**INSTRUCTIONS FOR THE TASK**
Take every line containing "ściana" out of the records.

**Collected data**
Start of Block

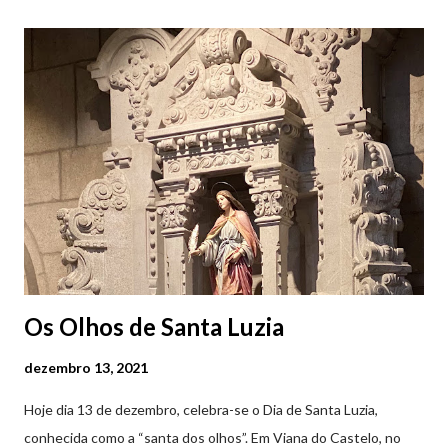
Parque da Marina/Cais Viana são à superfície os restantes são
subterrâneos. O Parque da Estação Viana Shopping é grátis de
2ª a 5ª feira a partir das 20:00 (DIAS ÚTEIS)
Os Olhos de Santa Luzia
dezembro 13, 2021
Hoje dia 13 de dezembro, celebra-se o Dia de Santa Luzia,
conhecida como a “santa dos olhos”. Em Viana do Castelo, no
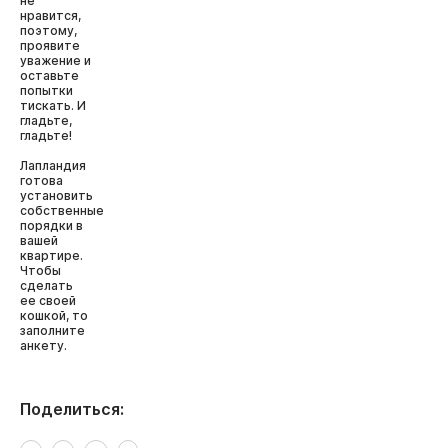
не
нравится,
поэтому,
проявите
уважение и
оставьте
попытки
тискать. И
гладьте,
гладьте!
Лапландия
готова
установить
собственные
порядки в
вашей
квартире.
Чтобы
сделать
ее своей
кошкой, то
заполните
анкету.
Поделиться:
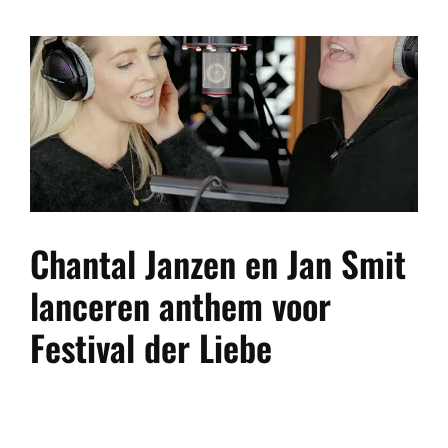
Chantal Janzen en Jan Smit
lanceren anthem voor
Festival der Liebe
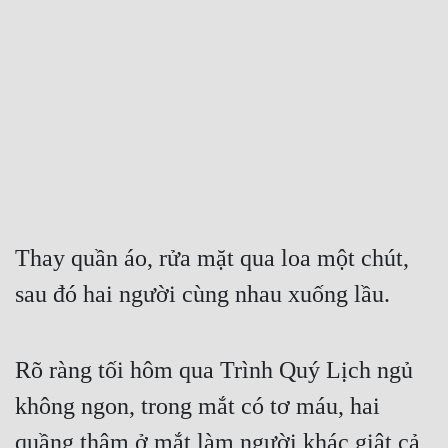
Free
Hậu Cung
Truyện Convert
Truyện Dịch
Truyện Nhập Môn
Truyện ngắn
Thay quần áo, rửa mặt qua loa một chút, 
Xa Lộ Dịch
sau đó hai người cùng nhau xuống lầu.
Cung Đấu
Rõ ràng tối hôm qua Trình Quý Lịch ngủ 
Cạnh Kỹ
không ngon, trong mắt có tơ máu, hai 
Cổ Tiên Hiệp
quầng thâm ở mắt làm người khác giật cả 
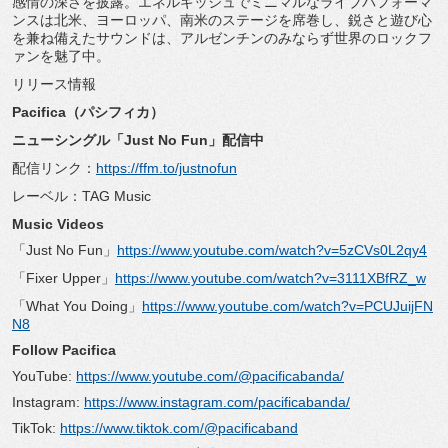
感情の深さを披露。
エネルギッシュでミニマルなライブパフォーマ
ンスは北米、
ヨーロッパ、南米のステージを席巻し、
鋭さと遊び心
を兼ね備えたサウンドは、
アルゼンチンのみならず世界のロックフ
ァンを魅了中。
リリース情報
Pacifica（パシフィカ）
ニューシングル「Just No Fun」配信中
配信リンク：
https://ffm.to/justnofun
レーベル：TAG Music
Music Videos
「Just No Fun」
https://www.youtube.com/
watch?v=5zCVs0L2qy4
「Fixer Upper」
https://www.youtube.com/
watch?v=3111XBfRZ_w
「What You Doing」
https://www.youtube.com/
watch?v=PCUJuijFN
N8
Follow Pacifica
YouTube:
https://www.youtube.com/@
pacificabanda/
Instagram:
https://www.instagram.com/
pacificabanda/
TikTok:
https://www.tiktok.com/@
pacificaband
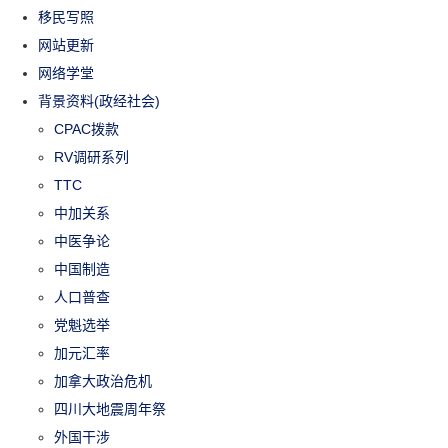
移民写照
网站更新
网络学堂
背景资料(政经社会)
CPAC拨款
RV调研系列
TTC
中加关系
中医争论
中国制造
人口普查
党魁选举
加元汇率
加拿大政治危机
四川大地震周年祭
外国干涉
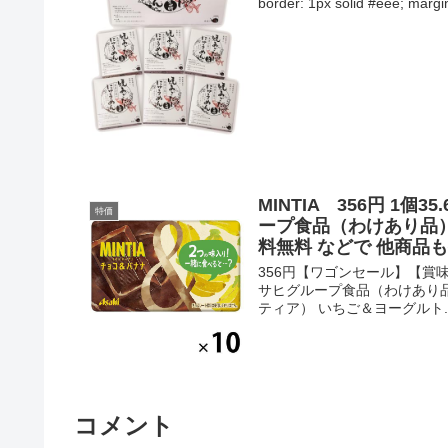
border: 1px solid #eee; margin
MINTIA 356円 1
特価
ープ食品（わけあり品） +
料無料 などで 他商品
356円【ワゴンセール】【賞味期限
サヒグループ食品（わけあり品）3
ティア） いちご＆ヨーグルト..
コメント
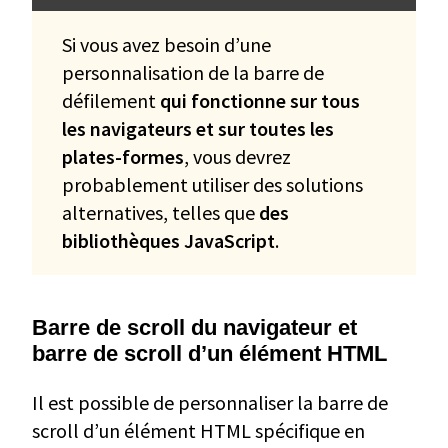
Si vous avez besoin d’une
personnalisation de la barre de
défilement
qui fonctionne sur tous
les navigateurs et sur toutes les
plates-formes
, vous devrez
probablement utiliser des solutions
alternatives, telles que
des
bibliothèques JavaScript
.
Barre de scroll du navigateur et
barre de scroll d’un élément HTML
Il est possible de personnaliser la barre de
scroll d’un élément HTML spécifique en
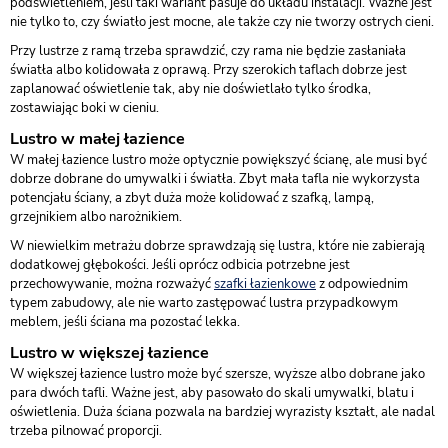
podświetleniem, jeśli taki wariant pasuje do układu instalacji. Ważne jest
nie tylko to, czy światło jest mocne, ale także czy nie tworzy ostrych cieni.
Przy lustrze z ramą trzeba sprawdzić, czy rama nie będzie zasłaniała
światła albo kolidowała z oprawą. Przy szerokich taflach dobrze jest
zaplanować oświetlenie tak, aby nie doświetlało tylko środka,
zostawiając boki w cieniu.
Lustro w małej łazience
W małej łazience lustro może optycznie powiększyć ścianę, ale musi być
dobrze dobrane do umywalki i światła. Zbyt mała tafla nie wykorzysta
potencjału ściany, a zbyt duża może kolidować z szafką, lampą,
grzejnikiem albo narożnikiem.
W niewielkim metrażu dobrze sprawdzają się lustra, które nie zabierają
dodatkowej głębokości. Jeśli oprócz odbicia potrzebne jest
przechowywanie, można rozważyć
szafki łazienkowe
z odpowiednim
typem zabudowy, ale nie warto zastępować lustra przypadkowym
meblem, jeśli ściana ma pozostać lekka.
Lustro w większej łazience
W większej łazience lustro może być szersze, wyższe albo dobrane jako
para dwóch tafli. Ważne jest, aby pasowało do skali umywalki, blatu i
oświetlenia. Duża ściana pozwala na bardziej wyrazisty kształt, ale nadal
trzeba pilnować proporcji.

End of Block

**OUTPUT OF THE EXERCISE**
meblem, jeśli ściana ma pozostać lekka.
oświetlenia. Duża ściana pozwala na bardziej wyrazisty kształt, ale nadal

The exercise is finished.